I think this is another area where different types of gamer have radically different desires. The flat-out power-gamer wants to know as much as possible of what''s going on so he can optimise his actions and maximise his power level. The escapist player wants to immerse himself in the characters'' lives and be a part of the game world without all these statistics snowing up the screen. If you look at pen-and-paper RPGs, there''s quite a range of systems (at least historically - d20 seems to be making a determined bid to assimilate all other systems) ranging from those where there''s a dice roll for everything which attract the power gamers because it''s relatively easy to assess individual power levels and you can keep making the numbers bigger (levelling up, replacing +2 with +5, etc.), to those which only use dice when two characters meet in a bar and try gambling with them, which suit the escapists down to the ground, but leave the power-gamers wondering what the point of it all is. The trouble is that the latter types rely heavily on human judgement - either from a referee or just between peers (which in turn requires a level of honesty and maturity that many power-gamers lack). Human judgement is very hard to transfer across into a computer program, so while the heavily dice-based systems can be translated more or less directly into code (which is basically what happened with Baldurs Gate and NeverWinter Nights), the storytelling systems just don''t get implemented.

Certainly Baldurs Gate had the option to turn off the dice roll reporting and just describe the results. For that matter, the D&D rulebooks have always explicitly stated that, at the DM''s discretion, any dice-rolling can be ignored, and many of the rules have been flagged as optional (or treated that way by many play groups).
Hmmm, yes grbrg, I appreciate that Neverwinter Nights and the Baldur''s Gate series were based on DND, and so they perhaps weren''t the best examples as they have more reason than most to show all the maths. And yeah I''m sure there was a way to turn it off, so they are forgiven. But that doesn''t excuse the vast majority of games that still do this.

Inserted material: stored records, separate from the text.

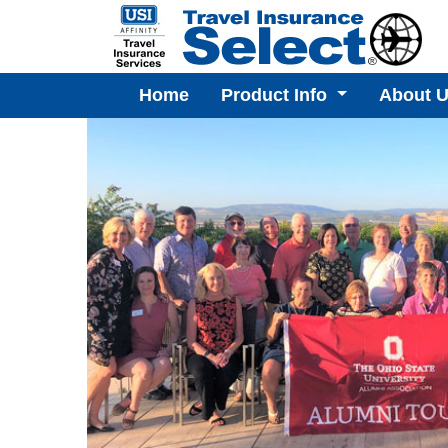
Home
Product Info
About 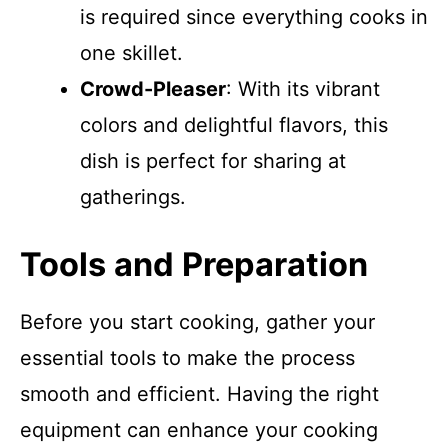
is required since everything cooks in
one skillet.
Crowd-Pleaser
: With its vibrant
colors and delightful flavors, this
dish is perfect for sharing at
gatherings.
Tools and Preparation
Before you start cooking, gather your
essential tools to make the process
smooth and efficient. Having the right
equipment can enhance your cooking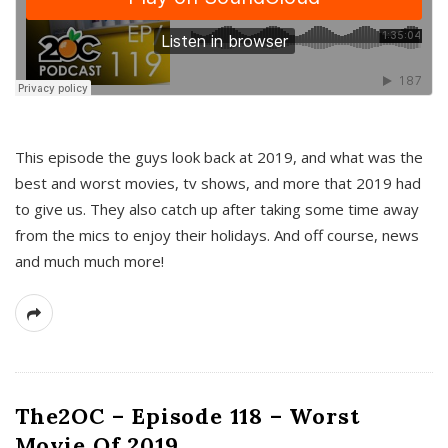
This episode the guys look back at 2019, and what was the
best and worst movies, tv shows, and more that 2019 had
to give us. They also catch up after taking some time away
from the mics to enjoy their holidays. And off course, news
and much much more!
The2OC – Episode 118 – Worst
Movie Of 2019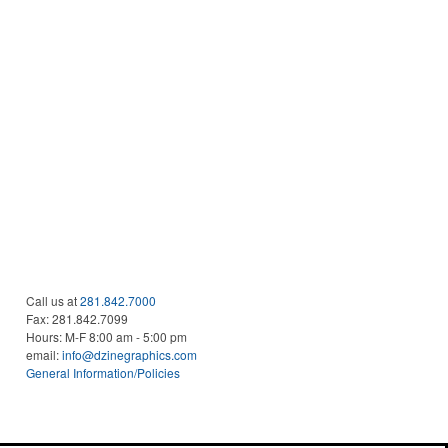
Call us at
281.842.7000
Fax:
281.842.7099
Hours: M-F 8:00 am - 5:00 pm
email:
info@dzinegraphics.com
General Information/Policies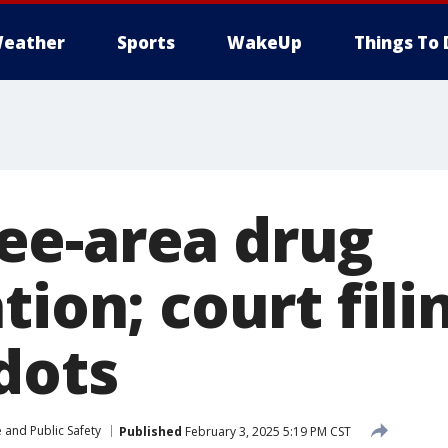
eather
Sports
WakeUp
Things To 
e-area drug
tion; court fili
dots
 and Public Safety
Published
February 3, 2025 5:19 PM CST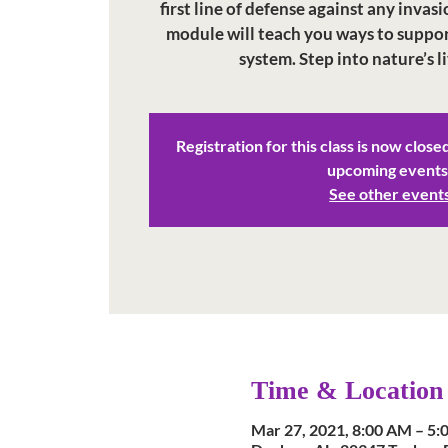
first line of defense against any invasi
module will teach you ways to suppo
system. Step into nature’s l
Registration for this class is now close
upcoming events
See other event
Time & Location
Mar 27, 2021, 8:00 AM – 5: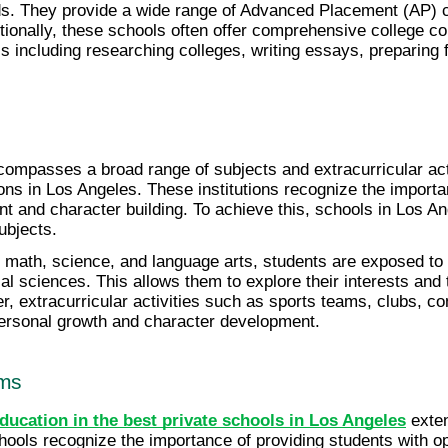
s. They provide a wide range of Advanced Placement (AP) co
dditionally, these schools often offer comprehensive college c
s including researching colleges, writing essays, preparing 
ompasses a broad range of subjects and extracurricular acti
ons in Los Angeles. These institutions recognize the importan
nt and character building. To achieve this, schools in Los An
ubjects.
 math, science, and language arts, students are exposed to a 
l sciences. This allows them to explore their interests and ta
r, extracurricular activities such as sports teams, clubs, c
personal growth and character development.
ams
ducation in the best private schools in Los Angeles
 exte
ools recognize the importance of providing students with opp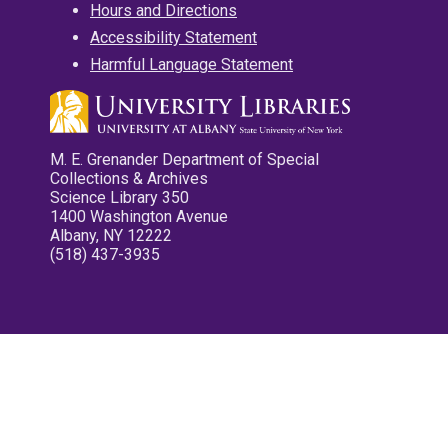
Hours and Directions
Accessibility Statement
Harmful Language Statement
M. E. Grenander Department of Special
Collections & Archives
Science Library 350
1400 Washington Avenue
Albany, NY 12222
(518) 437-3935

To be a little more constructive: Sometimes it''s as small an issue as the interface - let''s have bars instead of numbers, and colours instead of health points. Don''t get me wrong, of course we need the maths in there, but as Siolis and ggs have rightly pointed out the player shouldn''t be overly exposed to it.

SimCity must be one of the most mathematically complex games around, yet the vast majority of it is nicely abstracted away. Most building decisions ride on the RSI meter thing - "oop, R is quite high, better build some more houses."

Black and White also gets it right, I think. (Yes, another Molyneux like DK, I know) Villagers are hungry - cast a couple of water miracles on their fields and a food miracle in their village store. Villagers want more houses - get the Creature to help feed wood into the workshop.

I think the key thing with abstraction is the lack of technical accuracy. It''s not about +5 this or -10% that, it''s about some. A bit. A couple. More. A few. Several. Quite a lot. A nice balance is where I know I''m doing the right thing, and roughly how much of it to do, but am not having to precisely calculate each last thing. That''s called a job.